**DOCUMENT SECTION:**

※ ※ ※

That doesn't look like pox to me either. I wonder if the big wound area was caused by being pecked on by other birds. I'd definitely use an antibacterial cream or ointment and also put the bird through a course of antibiotics.

Terry


----------



## pdpbison (Mar 15, 2005)

I was thinking to make sure the Bird's diet is as complete and nutritious as possible...

Might be staff of some kind bothering that spot of injury and if the Bird's own immune system is not up to it, maybe the most the Bird has been able to do is to keep it like it is, not getting worse, but not healing either.

That and as several above posts suggest, maybe get it swabbed and cultured to see what the bacteria might be, and then start a regimen of appropriate medications topically, and orally or by injection if need be.

Does the Bird tend to scratch this spot useing her Toe nails of course?

Good luck..!

Phil
Las Vegas


----------



## Amber (Nov 17, 2002)

Hey guys thanks for all your help. Yes Phil he does scratch it alot, i noticed this yesterday. I fuss at him everytime he does. I have had him inside for a week now, and it looks so much better. I still havent received my stuff in the mail, they sent it to the wrong address and said they would resend it. Anyway, you can see most of his eye now and it isnt near as red still a little pink and crusty, still swollen. I think the other pigeons did peck on it alot, i will keep yall updated


----------

※ ※ ※

**INPUT DATA:**
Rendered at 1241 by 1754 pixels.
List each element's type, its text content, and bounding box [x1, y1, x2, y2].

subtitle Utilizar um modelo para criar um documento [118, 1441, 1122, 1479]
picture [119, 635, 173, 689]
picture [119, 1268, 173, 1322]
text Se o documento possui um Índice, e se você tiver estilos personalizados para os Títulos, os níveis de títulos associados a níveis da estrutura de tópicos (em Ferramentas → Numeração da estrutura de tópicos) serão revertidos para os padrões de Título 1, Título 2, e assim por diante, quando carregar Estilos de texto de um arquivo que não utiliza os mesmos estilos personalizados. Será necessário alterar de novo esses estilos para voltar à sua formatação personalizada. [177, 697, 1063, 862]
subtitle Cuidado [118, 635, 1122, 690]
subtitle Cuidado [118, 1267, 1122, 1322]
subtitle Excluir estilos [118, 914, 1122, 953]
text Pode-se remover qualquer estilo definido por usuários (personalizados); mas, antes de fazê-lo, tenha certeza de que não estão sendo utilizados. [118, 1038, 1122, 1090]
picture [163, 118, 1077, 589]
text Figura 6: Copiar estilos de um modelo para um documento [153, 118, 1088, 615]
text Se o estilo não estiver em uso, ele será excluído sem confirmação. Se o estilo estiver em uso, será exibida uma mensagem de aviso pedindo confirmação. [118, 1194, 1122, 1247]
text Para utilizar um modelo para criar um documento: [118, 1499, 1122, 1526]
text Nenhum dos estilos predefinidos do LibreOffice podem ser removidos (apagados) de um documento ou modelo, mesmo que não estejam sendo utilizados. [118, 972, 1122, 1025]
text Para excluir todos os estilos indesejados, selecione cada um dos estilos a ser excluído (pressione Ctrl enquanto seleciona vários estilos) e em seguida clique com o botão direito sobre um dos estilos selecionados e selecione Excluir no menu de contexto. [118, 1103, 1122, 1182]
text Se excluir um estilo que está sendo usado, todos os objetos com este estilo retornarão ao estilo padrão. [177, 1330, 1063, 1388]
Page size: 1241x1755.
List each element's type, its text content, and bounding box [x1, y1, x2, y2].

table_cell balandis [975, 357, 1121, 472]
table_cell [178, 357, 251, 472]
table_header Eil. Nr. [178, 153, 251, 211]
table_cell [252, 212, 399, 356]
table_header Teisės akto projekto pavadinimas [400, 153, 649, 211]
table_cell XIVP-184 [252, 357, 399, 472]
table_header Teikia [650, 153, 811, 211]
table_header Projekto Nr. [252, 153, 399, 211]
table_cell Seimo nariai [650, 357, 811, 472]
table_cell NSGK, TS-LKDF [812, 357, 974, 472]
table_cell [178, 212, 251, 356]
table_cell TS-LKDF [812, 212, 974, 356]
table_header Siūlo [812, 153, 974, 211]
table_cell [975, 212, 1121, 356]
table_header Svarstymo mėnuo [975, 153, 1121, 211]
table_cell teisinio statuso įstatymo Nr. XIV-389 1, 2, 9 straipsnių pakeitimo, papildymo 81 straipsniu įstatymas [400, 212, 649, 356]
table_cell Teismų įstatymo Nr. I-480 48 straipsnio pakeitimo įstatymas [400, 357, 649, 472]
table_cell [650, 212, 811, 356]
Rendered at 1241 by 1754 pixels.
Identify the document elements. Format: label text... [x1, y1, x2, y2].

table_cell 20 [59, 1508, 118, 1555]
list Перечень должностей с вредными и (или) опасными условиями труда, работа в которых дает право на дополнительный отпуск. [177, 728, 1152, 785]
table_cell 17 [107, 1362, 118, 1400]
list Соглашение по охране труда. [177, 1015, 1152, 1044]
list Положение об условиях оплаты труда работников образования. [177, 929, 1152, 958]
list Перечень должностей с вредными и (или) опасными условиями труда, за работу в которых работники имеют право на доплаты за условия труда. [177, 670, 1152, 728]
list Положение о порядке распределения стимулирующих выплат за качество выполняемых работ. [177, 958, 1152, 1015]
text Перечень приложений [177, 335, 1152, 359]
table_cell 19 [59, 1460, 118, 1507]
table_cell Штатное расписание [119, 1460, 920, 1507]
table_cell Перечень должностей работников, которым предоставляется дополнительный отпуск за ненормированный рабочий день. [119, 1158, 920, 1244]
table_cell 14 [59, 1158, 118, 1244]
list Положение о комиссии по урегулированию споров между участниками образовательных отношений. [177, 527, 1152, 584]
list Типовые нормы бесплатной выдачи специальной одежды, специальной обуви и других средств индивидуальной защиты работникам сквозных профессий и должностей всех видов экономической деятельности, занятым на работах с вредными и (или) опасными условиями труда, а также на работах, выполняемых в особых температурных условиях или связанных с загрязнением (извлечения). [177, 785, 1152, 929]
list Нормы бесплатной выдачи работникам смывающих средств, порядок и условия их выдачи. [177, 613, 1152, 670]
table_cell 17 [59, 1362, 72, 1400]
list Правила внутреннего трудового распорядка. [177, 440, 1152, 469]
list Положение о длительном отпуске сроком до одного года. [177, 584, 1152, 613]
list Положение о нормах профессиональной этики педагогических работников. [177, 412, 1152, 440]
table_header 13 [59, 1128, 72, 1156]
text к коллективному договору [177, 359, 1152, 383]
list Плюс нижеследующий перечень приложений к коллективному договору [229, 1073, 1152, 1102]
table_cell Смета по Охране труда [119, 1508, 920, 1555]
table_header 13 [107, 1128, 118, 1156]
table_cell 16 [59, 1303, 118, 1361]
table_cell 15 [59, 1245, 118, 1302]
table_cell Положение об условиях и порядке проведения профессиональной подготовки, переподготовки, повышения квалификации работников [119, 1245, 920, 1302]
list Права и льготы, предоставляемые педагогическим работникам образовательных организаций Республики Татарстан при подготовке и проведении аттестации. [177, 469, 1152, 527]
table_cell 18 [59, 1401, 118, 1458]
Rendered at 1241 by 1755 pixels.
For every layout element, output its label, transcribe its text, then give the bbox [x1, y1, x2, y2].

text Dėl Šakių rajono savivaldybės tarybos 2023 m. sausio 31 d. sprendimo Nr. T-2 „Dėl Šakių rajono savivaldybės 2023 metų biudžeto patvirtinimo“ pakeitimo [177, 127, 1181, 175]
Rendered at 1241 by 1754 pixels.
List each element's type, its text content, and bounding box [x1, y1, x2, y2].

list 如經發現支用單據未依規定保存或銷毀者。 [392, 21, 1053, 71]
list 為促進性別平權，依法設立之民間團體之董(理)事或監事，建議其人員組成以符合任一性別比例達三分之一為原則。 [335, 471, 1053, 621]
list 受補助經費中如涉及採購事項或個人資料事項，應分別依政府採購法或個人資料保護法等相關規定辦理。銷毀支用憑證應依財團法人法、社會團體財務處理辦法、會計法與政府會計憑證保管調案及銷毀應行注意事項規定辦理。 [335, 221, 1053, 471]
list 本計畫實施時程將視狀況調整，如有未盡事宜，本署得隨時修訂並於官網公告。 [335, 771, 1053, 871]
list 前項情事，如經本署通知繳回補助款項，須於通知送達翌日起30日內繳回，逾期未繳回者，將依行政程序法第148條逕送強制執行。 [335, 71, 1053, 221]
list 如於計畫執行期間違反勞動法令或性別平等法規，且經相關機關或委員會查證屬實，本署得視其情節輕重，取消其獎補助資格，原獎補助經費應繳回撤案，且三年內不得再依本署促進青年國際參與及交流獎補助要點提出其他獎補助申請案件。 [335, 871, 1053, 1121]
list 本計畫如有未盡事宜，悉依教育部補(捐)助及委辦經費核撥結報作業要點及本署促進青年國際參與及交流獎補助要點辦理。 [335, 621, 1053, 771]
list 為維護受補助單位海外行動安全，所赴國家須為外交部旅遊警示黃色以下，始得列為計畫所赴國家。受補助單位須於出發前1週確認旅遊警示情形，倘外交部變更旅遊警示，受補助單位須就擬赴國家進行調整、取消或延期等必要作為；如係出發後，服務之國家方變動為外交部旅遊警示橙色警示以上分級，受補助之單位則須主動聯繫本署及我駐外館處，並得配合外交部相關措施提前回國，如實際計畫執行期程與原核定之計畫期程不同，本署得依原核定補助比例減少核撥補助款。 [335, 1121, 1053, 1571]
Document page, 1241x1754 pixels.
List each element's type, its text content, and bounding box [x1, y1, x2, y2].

※ ※ ※

**WHAT THE EXERCISE ASKS:** In the forum thread about the injured bird, how long has Amber kept the bird inside? The rows are separate material and are not connected to the forum thread about the injured bird.

**EXERCISE SOLUTION:** A week.